Le tribunal de Barcelone a statué que ce post équivalait à une incitation explicite à l'isolement social de l'enfant, avec l'intention de la dénigrer publiquement. Ce jugement est important, car il représente l’une des premières décisions judiciaires allant dans ce sens en Espagne. En octobre dernier, un autre internaute avait déjà été condamné à deux ans de prison pour des publications analogues. Malgré ces menaces, il semblerait que la fillette n'ait pas souffert de harcèlement direct, bien que ses parents rapportent qu'elle a perdu des amis après le début de la controverse.
Une école devenue symbole de la guerre des langues
Ce conflit trouve ses racines dans une décision judiciaire de décembre 2021, où les parents de l'écolière ont obtenu que 25% de l'enseignement soit dispensé en castillan. Cette décision a provoqué une onde de choc en Catalogne, où de nombreux parents craignent pour l'intégrité du modèle d'immersion en catalan dans les écoles publiques. Selon des experts, le modèle éducatif en Catalogne vise à promouvoir l'égalité linguistique, mais des voix s'élèvent contre une possible dilution de la langue catalane dans le système éducatif.
Les partisans de cette mesure soulignent qu’une meilleure maîtrise du castillan est essentielle pour les étudiants, tandis que les autorités catalanes dénoncent ce quota comme une imposition injustifiée. Ces tensions sont accentuées par des récentes décisions judiciaires, notamment le rejet par la Cour suprême espagnole de recours sur cette règle, alimentant davantage le débat.

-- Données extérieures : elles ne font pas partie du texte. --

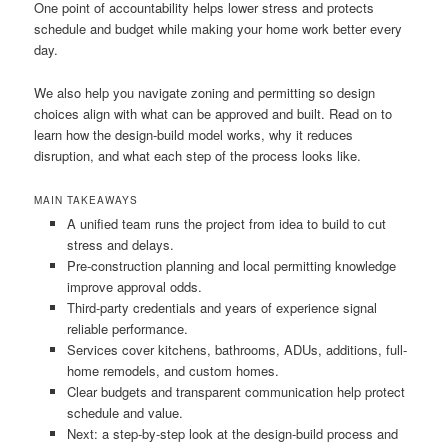
One point of accountability helps lower stress and protects
schedule and budget while making your home work better every
day.
We also help you navigate zoning and permitting so design
choices align with what can be approved and built. Read on to
learn how the design-build model works, why it reduces
disruption, and what each step of the process looks like.
MAIN TAKEAWAYS
A unified team runs the project from idea to build to cut
stress and delays.
Pre-construction planning and local permitting knowledge
improve approval odds.
Third-party credentials and years of experience signal
reliable performance.
Services cover kitchens, bathrooms, ADUs, additions, full-
home remodels, and custom homes.
Clear budgets and transparent communication help protect
schedule and value.
Next: a step-by-step look at the design-build process and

Malgré le climat actuel, où la règle des 25% est peu appliquée dans de nombreuses écoles, le cas de Canet de Mar continue d’alimenter les discussions sur l’identité et la linguistique en Catalogne. Cinq ans après les événements, la situation semble dans une impasse, alors que des familles continuent de saisir les tribunaux pour défendre leurs droits linguistiques.